--- Texto base ---

Lembrando – mais uma vez – a terrível simetria


No “post” de ontem fiz referência ao mistério do mal e à liberdade humana (entenda-se: o livre-arbítrio).Hoje torno a citar essas duas realidades existenciais para lembrar ao leitor um assunto que já havia sido abordado neste “blog”. Não se trata de teimosia minha. Acontece que o tema pode ser considerado um “adendo ao adendo” feito ao “post” do dia 20.

A mesma liberdade que permite a um homem ou a uma mulher abandonar uma promissora carreira profissional, renunciar à legítima opção de constituir família, deixar de lado conforto e riqueza – tudo isso para dedicar-se inteiramente a uma contínua e aprofundada procura de DEUS, o DEUS pessoal que se fez homem por amor ao ser humano, essa mesma liberdade, esse mesmo livre-arbítrio pode, misteriosamente, levar um homem (ou uma mulher) a fazer o sombrio trajeto na direção contrária, no sentido oposto.

Você já teria refletido alguma vez sobre isso, amigo leitor?

De resto, urge que nós cristãos nos lembremos de que fomos criados por DEUS e para DEUS.E não para construirmos uma confortável e segura morada neste mundo.
[o dicionário ensina: urgir: v. int.. Ser preciso sem demora]

.
Desabafo

Diante dos demais “blogs” que fluem pela “web”, sinto-me como um estranho no ninho.Talvez haja no máximo umas duas ou três pessoas que, generosamente, lêem estas reflexões escritas de modo apressado e deselegante, em que abordo assuntos distantes dos temas simpáticos à maioria das pessoas...

posted by ruy at 2:56 da manhã

21.2.05

 
Adendo (muito necessário) ao “post” de ontem


Escrever é mesmo uma arte muito difícil. Por melhor que se procure fazer, sempre fica a frustração de verificarmos, depois de terminado o trabalho, que faltou alguma coisa essencial... Pois é, revendo meu “post”de ontem vejo que deixei de inserir três pontos básicos no tema a que me propus.Algo como se, ao contar a história de Branca de Neve, eu tivesse esquecido de falar sobre a rainha madrasta e sobre o príncipe que deu na princesa o beijo salvador.Apresso-me, pois, a complementar as reflexões que fiz sobre a família em geral.

Ainda que o que escrevi esteja razoavelmente exposto, perde seu inteiro significado se não levarmos em conta três realidades de infinita relevância, a saber:
- a existência do Mal
- a liberdade do homem
- a pessoa do Cristo, Nosso Senhor,
três realidades que se conjugam para dar à nossa vida seu verdadeiro sentido, três realidades que, se nós as esquecermos, de repente podemos nos tornar meros moralistas analisando problemas humanos.

--- Dados do exercício ---

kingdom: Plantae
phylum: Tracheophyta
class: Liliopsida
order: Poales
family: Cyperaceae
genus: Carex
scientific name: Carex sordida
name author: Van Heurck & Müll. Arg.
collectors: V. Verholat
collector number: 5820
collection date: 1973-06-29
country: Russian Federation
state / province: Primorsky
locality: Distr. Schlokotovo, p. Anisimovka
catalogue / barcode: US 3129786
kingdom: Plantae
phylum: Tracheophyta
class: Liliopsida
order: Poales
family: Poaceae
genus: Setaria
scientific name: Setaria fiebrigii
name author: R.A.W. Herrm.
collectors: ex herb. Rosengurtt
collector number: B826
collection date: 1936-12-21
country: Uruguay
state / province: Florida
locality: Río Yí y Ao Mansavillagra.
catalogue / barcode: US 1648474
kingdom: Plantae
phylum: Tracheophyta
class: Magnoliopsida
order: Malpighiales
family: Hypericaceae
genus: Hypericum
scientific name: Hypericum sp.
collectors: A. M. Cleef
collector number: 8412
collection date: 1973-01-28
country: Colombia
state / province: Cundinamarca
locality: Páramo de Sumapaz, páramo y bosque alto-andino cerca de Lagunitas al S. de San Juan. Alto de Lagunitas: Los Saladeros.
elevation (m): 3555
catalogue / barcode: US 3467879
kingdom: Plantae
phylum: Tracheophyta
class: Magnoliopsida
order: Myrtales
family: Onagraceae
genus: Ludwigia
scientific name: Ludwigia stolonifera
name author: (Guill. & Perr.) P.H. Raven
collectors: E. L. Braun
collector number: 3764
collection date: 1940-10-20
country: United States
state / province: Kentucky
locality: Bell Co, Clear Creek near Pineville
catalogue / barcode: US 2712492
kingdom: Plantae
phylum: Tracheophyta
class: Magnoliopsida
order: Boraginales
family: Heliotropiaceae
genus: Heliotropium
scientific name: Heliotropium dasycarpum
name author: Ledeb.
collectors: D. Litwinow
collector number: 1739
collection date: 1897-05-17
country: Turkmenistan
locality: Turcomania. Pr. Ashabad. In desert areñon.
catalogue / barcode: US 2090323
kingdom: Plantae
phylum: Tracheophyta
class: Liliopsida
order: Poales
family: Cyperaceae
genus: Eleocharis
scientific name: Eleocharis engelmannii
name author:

---

■ **Enunciado da tarefa 1**
Segundo o texto sobre o livre-arbítrio, quais são as três realidades que dão à nossa vida seu verdadeiro sentido?
■ **Enunciado da tarefa 2**
Transcreva do texto sobre o livre-arbítrio o trecho que vai de "De resto, urge" até "morada neste mundo.".
■ **Enunciado da tarefa 3**
Retome o texto sobre o livre-arbítrio e continue-o a partir do ponto em que ele para.

■ **Resposta esperada 1**
A existência do Mal, a liberdade do homem e a pessoa do Cristo, Nosso Senhor.

■ **Resposta esperada 2**
De resto, urge que nós cristãos nos lembremos de que fomos criados por DEUS e para DEUS.E não para construirmos uma confortável e segura morada neste mundo.

■ **Resposta esperada 3**
Posso fazer uma análise minuciosa, bem cartesiana, para explicar, por exemplo, por que uma certa pessoa minha conhecida costuma agir desta ou daquela criticável maneira.Posso elaborar sua biografia e traçar seu perfeito retrato psicológico.Tudo isso vai explicar, sem nenhuma dúvida, o porquê do comportamento desagradável ou agressivo da tal pessoa.E daí? Ficará sempre esta interrogação incômoda e sem resposta conclusiva: por que existe o mal no mundo.Por que existem pessoas más no mundo? Por que, entre milhares de pessoas que conheço, justamente aquela a que me refiro foge do que se costuma chamar um padrão de normalidade ?

Correlato com esse angustiante mistério do mal, surge agora o da liberdade humana.Se não a levarmos em conta, como colocar culpa em alguém por alguma coisa errada que essa pessoa tenha feito? Com que fundamento, pergunto, podemos nos queixar, por exemplo, dos bandidos que infernizam a vida das famílias residentes na pobre cidade do Rio de Janeiro? Se esses facínoras não agem com plena liberdade quando agridem e matam pobres idosos indefesos, como poderemos desejar que sejam punidos? Que sentido terá essa punição?

Por último – mas não menos importante – vem a pergunta-chave:
- em todas essas famílias a que me referi no “post” de ontem, o que representa para elas a pessoa de Jesus Cristo? Se as pessoas nessas famílias conseguissem reservar para si um certo tempo de solidão e de silêncio, como responderiam para si próprias esta nuclear interrogação:
- quem é Jesus Cristo para mim?
Talvez o grande mérito dos escritos do padre John O’Donohue seja mesmo o de sugerir poeticamente que nos isolemos de vez em quando para prestarmos total atenção ao mistério da vida e respondermos honestamente a esta essencial pergunta.